Records contained in a dataset
-- Opening Marker --

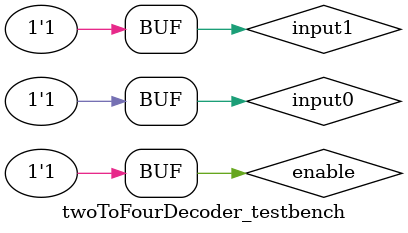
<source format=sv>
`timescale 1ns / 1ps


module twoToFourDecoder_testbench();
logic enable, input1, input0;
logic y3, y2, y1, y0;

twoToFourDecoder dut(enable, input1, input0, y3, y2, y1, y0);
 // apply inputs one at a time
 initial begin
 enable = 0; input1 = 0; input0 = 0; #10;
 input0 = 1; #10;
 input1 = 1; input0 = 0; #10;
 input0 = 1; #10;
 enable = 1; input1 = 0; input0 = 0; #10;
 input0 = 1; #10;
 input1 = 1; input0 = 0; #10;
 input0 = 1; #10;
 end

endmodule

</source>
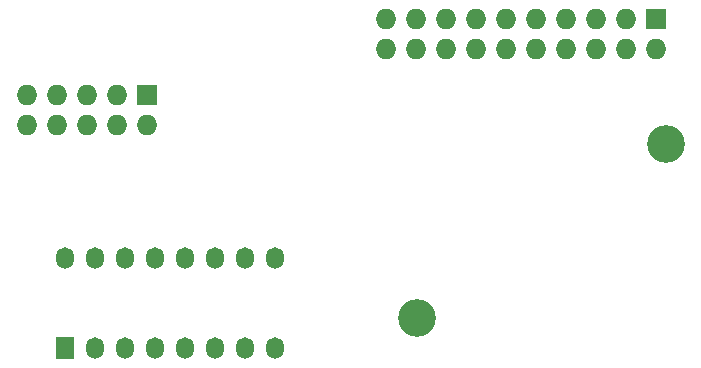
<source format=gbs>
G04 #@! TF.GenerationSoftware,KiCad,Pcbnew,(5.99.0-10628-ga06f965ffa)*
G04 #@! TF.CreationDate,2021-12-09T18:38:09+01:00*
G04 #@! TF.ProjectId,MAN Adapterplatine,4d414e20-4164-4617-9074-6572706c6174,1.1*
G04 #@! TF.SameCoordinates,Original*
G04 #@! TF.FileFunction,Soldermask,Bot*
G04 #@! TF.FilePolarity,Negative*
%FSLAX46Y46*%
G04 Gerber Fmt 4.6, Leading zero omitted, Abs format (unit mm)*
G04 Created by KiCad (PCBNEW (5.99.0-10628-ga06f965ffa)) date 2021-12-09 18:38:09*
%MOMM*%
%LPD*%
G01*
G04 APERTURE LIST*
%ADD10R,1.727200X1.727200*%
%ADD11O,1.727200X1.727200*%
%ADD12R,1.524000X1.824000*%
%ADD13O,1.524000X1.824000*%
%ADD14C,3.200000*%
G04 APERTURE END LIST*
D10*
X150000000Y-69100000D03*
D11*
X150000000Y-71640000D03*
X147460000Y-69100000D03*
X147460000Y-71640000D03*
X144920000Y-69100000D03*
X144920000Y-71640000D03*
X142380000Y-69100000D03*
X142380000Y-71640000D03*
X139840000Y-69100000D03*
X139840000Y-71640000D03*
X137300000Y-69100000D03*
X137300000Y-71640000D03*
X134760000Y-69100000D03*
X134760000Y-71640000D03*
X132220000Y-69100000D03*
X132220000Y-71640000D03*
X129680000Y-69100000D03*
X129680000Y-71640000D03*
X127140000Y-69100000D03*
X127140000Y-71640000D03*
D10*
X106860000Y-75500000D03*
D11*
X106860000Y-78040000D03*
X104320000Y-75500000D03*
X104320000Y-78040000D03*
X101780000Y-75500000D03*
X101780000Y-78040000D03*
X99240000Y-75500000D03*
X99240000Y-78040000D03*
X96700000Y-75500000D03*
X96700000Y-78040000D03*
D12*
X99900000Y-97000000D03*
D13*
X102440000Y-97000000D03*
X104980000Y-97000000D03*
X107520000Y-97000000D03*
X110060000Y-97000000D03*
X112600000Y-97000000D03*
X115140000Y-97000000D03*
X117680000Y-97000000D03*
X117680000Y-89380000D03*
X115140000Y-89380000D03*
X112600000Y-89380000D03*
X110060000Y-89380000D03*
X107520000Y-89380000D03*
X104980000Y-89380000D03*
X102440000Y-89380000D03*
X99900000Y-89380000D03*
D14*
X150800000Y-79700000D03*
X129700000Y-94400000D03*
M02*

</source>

-- Closing Marker --
-- Opening Marker --

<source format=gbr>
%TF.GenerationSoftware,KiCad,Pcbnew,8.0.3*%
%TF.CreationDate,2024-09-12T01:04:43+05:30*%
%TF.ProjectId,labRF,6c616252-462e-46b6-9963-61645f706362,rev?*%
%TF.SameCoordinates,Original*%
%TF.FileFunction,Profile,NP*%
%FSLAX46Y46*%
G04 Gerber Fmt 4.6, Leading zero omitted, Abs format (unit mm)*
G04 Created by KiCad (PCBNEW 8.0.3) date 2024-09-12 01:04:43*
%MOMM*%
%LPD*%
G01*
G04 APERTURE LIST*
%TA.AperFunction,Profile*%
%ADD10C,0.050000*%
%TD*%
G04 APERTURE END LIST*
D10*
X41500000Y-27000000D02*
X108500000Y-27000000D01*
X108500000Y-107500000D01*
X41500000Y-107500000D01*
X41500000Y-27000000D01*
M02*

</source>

-- Closing Marker --
-- Opening Marker --

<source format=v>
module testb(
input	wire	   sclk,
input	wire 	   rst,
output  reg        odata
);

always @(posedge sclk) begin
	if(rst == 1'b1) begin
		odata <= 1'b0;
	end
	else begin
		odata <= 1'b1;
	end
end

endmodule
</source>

-- Closing Marker --

▶ **Work request**
When a line in the data contains the string "begin", copy that line.

▶ **Result of the task**
 initial begin
always @(posedge sclk) begin
	if(rst == 1'b1) begin
	else begin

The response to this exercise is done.